I remember the long trip. I remember the journey towards familiarity and the arrival home. I remember the relationships created along the way as I delete them one…by…one.
It’s 5am. I’m not calling. There’s nothing left to say. I’ve deleted the contacts, removed the tags, archived the letters, and folded the dirty rags.
It wasn’t a lie. Now I know. The deception was not my own. The reflection was joint endeavor–a partnership. It was an illusion–a magic trick at best. But it’s been said that just because it’s magic doesn’t mean it’s not real.
It’s realness permeates my soul. My healing is in real time. It’s 5:30am.
This time my children sleep next to me. In a few hours, I’ll leave them behind as I go to facilitate change. In the fantasy we created, I would lead a reform movement. Now I realize that I am the reform. Before one can lead, one must learn to follow. There IS nobility in knowing who to follow.
Who will follow you? Not I. It wasn’t fun. Those who followed me; they all began to run. Leadership is not about quantifying the movement; it’s about qualifying the purpose. It’s about writing a goal down, making a plan, and taking action. A trifecta that was never fulfilled. ACTION…

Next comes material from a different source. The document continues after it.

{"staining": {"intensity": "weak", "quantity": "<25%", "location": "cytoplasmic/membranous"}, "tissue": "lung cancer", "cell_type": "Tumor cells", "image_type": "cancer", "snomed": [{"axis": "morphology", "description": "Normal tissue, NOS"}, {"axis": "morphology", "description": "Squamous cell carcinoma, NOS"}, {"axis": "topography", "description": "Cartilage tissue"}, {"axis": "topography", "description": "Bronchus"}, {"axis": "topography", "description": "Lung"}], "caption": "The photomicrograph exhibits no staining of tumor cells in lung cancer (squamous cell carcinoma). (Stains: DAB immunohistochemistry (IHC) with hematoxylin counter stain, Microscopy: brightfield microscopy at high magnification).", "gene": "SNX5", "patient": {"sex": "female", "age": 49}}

Walking with purpose. Leading with pride? Preserving the dignity? Indiscretions un-hide.
What I saw then was a culmination of naiveness, trust, and a desire to be obedient. Now we have greater wisdom, descernment, and an understanding. Delayed obedience is disobedience.
I’m grateful for a forgiving God. For the God within myself is far more forgiving than the God in someone else.
The flowers never wilted because the flowers were not real. The dreams (given away with each compliment) could never be fulfilled. I have to laugh just a little as a smile comes across my face.
Everyone could see the truth except for the one in the mirror.
This guy was enticed by another dreamer’s armor. With its shininess and polished exterior, I was mesmerized. I could not see the chinks in the armor or the pushed-out dents. The evidence of previous battles was concealed.
No one else will be able to fully relate to my reflection. It’s clear that the only reflection we see in the mirror is our own. Is this why I keep fewer mirrors in my home? Do we avoid the reflection to escape the reality?
Or have we realized that even a mirror’s reflection is not real. In fact it is reversed.